» **What is being asked**:
Each line below that includes "Bystrom" counts once; report the total and nothing more.

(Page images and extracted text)
----------------

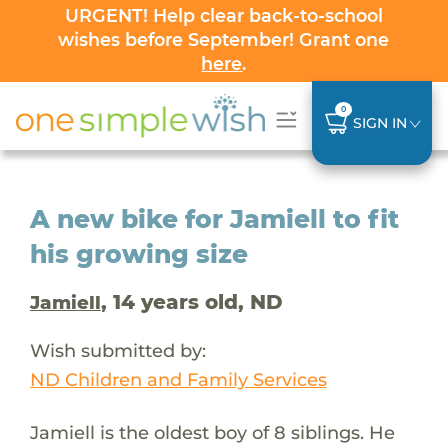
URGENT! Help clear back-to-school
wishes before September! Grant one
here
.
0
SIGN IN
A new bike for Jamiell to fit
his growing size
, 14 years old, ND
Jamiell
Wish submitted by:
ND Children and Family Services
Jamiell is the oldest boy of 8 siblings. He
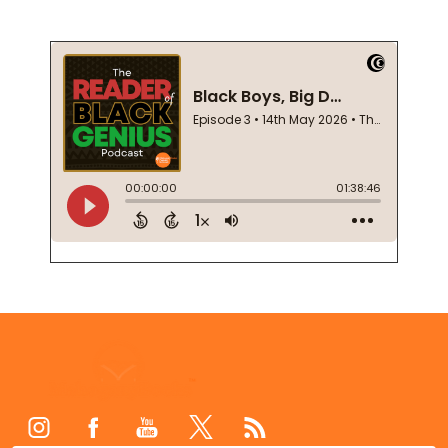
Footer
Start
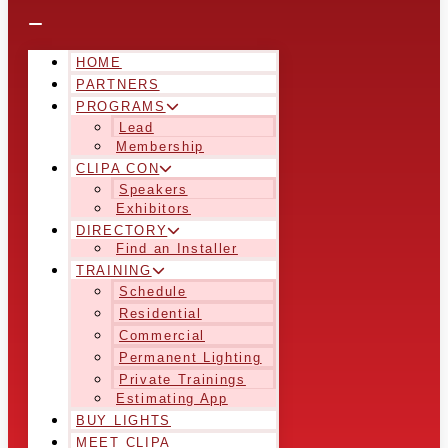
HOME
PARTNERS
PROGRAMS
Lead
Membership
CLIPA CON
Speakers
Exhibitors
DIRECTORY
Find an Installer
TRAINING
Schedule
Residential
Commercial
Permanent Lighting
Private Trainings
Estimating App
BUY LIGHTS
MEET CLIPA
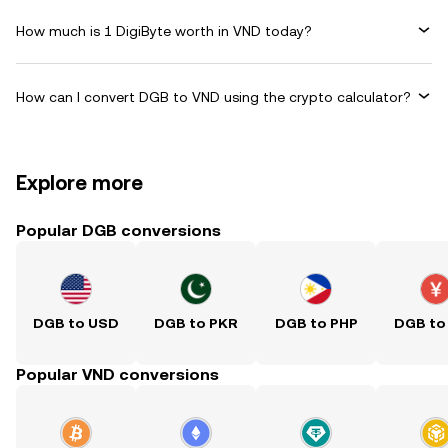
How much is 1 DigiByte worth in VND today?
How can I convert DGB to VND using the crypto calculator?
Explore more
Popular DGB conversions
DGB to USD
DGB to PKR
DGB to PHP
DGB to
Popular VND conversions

----------------

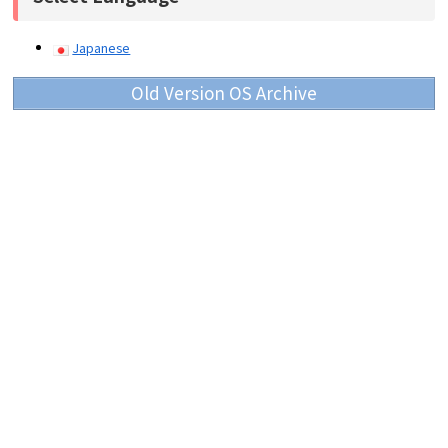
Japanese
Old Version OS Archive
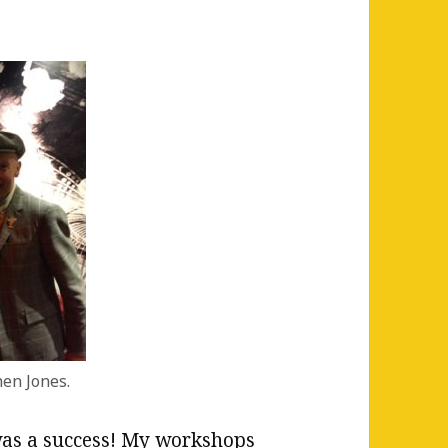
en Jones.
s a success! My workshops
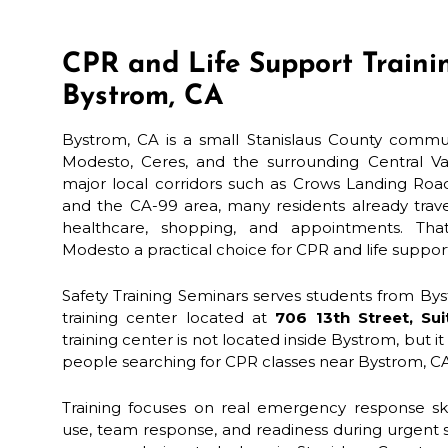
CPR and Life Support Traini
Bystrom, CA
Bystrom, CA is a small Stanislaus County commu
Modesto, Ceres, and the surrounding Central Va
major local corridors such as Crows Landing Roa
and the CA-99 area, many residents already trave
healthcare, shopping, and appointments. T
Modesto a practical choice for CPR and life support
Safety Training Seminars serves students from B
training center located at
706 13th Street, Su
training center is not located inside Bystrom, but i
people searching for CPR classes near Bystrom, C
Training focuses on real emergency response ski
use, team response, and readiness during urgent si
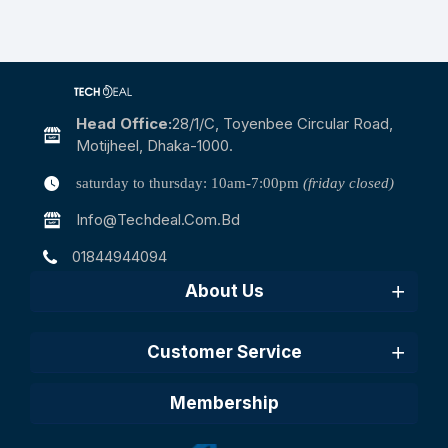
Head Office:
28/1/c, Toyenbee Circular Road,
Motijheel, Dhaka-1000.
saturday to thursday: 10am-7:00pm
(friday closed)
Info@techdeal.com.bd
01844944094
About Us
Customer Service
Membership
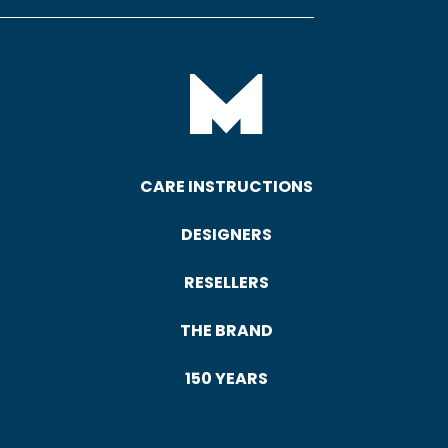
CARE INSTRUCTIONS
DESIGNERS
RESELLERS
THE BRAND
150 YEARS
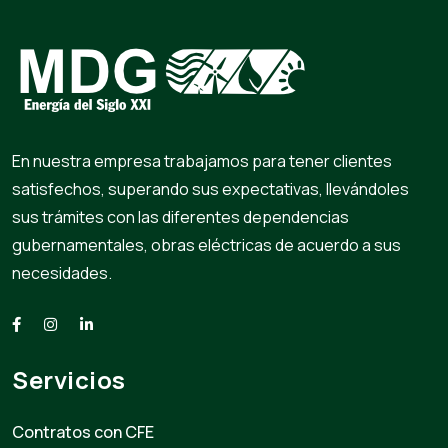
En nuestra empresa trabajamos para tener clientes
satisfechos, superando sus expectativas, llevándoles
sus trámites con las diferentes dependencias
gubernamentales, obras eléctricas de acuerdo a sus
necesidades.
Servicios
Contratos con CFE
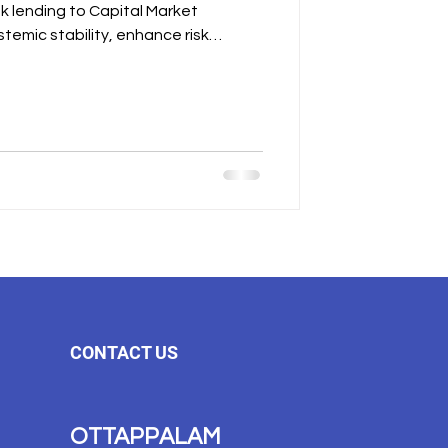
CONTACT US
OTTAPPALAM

----------------

» **Exercise solution**:
4